Task objective. Identify and pull out each line of the entries in which "Figure" occurs.

Material shown.

════════════════════

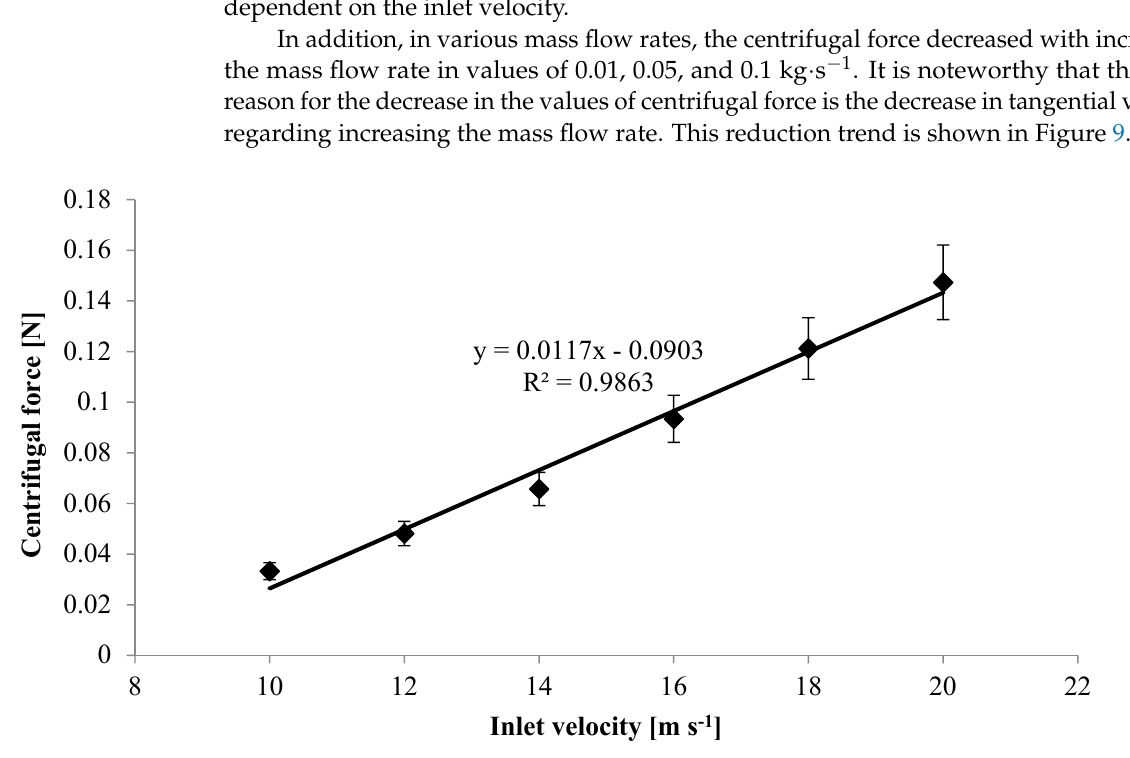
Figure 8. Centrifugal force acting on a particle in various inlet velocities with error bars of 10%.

════════════════════

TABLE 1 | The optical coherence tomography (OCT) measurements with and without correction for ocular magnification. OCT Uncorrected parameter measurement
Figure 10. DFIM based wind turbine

════════════════════

Expected output.
Figure 8. Centrifugal force acting on a particle in various inlet velocities with error bars of 10%.
Figure 10. DFIM based wind turbine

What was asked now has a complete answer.